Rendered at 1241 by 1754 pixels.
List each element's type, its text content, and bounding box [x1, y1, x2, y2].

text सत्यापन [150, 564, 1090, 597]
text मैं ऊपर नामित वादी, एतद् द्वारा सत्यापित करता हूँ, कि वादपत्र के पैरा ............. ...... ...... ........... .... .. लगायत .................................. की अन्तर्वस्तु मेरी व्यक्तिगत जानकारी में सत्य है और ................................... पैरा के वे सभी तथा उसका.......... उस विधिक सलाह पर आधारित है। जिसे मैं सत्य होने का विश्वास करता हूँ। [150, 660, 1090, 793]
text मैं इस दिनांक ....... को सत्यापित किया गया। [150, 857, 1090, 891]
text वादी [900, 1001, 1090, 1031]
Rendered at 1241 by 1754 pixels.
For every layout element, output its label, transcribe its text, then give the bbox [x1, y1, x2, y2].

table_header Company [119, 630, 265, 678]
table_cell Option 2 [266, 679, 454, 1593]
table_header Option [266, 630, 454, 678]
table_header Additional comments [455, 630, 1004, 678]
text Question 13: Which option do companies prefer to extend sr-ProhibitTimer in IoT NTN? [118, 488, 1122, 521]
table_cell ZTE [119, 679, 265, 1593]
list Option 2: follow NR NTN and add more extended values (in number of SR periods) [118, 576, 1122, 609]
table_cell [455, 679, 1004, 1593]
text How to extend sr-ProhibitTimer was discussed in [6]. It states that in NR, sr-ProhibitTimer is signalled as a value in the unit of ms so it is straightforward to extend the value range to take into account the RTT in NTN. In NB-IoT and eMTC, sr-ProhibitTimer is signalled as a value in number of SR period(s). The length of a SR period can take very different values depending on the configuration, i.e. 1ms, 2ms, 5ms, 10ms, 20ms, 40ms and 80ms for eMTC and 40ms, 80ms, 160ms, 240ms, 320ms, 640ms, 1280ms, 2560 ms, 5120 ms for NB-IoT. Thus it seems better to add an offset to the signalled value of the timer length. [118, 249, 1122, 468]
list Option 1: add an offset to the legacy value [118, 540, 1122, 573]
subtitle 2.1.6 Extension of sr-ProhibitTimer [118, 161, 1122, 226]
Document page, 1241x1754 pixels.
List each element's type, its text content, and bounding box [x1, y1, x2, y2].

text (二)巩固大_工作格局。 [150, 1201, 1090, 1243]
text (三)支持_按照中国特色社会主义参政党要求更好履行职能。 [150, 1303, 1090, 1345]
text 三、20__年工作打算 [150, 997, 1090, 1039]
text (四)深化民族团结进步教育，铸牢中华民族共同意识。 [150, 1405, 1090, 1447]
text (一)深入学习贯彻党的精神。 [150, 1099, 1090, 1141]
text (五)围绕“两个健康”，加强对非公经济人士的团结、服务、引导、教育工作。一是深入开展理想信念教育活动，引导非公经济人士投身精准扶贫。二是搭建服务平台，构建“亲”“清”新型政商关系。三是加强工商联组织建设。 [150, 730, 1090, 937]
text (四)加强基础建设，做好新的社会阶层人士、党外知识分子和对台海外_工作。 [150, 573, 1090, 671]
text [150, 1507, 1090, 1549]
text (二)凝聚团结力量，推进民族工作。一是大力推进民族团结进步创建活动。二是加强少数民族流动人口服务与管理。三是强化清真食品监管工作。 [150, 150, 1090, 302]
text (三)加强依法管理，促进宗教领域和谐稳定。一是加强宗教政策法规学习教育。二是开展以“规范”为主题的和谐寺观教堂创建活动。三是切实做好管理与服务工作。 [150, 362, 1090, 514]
- - - - -
§ **YOUR OBJECTIVE**
Every entry shown above is to be written out exactly.

§ **SOLUTION TO THE PROBLEM**
Rendered at 1241 by 1754 pixels.
List each element's type, its text content, and bounding box [x1, y1, x2, y2].

text सत्यापन [150, 564, 1090, 597]
text मैं ऊपर नामित वादी, एतद् द्वारा सत्यापित करता हूँ, कि वादपत्र के पैरा ............. ...... ...... ........... .... .. लगायत .................................. की अन्तर्वस्तु मेरी व्यक्तिगत जानकारी में सत्य है और ................................... पैरा के वे सभी तथा उसका.......... उस विधिक सलाह पर आधारित है। जिसे मैं सत्य होने का विश्वास करता हूँ। [150, 660, 1090, 793]
text मैं इस दिनांक ....... को सत्यापित किया गया। [150, 857, 1090, 891]
text वादी [900, 1001, 1090, 1031]
Rendered at 1241 by 1754 pixels.
For every layout element, output its label, transcribe its text, then give the bbox [x1, y1, x2, y2].

table_header Company [119, 630, 265, 678]
table_cell Option 2 [266, 679, 454, 1593]
table_header Option [266, 630, 454, 678]
table_header Additional comments [455, 630, 1004, 678]
text Question 13: Which option do companies prefer to extend sr-ProhibitTimer in IoT NTN? [118, 488, 1122, 521]
table_cell ZTE [119, 679, 265, 1593]
list Option 2: follow NR NTN and add more extended values (in number of SR periods) [118, 576, 1122, 609]
table_cell [455, 679, 1004, 1593]
text How to extend sr-ProhibitTimer was discussed in [6]. It states that in NR, sr-ProhibitTimer is signalled as a value in the unit of ms so it is straightforward to extend the value range to take into account the RTT in NTN. In NB-IoT and eMTC, sr-ProhibitTimer is signalled as a value in number of SR period(s). The length of a SR period can take very different values depending on the configuration, i.e. 1ms, 2ms, 5ms, 10ms, 20ms, 40ms and 80ms for eMTC and 40ms, 80ms, 160ms, 240ms, 320ms, 640ms, 1280ms, 2560 ms, 5120 ms for NB-IoT. Thus it seems better to add an offset to the signalled value of the timer length. [118, 249, 1122, 468]
list Option 1: add an offset to the legacy value [118, 540, 1122, 573]
subtitle 2.1.6 Extension of sr-ProhibitTimer [118, 161, 1122, 226]
Document page, 1241x1754 pixels.
List each element's type, its text content, and bounding box [x1, y1, x2, y2].

text (二)巩固大_工作格局。 [150, 1201, 1090, 1243]
text (三)支持_按照中国特色社会主义参政党要求更好履行职能。 [150, 1303, 1090, 1345]
text 三、20__年工作打算 [150, 997, 1090, 1039]
text (四)深化民族团结进步教育，铸牢中华民族共同意识。 [150, 1405, 1090, 1447]
text (一)深入学习贯彻党的精神。 [150, 1099, 1090, 1141]
text (五)围绕“两个健康”，加强对非公经济人士的团结、服务、引导、教育工作。一是深入开展理想信念教育活动，引导非公经济人士投身精准扶贫。二是搭建服务平台，构建“亲”“清”新型政商关系。三是加强工商联组织建设。 [150, 730, 1090, 937]
text (四)加强基础建设，做好新的社会阶层人士、党外知识分子和对台海外_工作。 [150, 573, 1090, 671]
text [150, 1507, 1090, 1549]
text (二)凝聚团结力量，推进民族工作。一是大力推进民族团结进步创建活动。二是加强少数民族流动人口服务与管理。三是强化清真食品监管工作。 [150, 150, 1090, 302]
text (三)加强依法管理，促进宗教领域和谐稳定。一是加强宗教政策法规学习教育。二是开展以“规范”为主题的和谐寺观教堂创建活动。三是切实做好管理与服务工作。 [150, 362, 1090, 514]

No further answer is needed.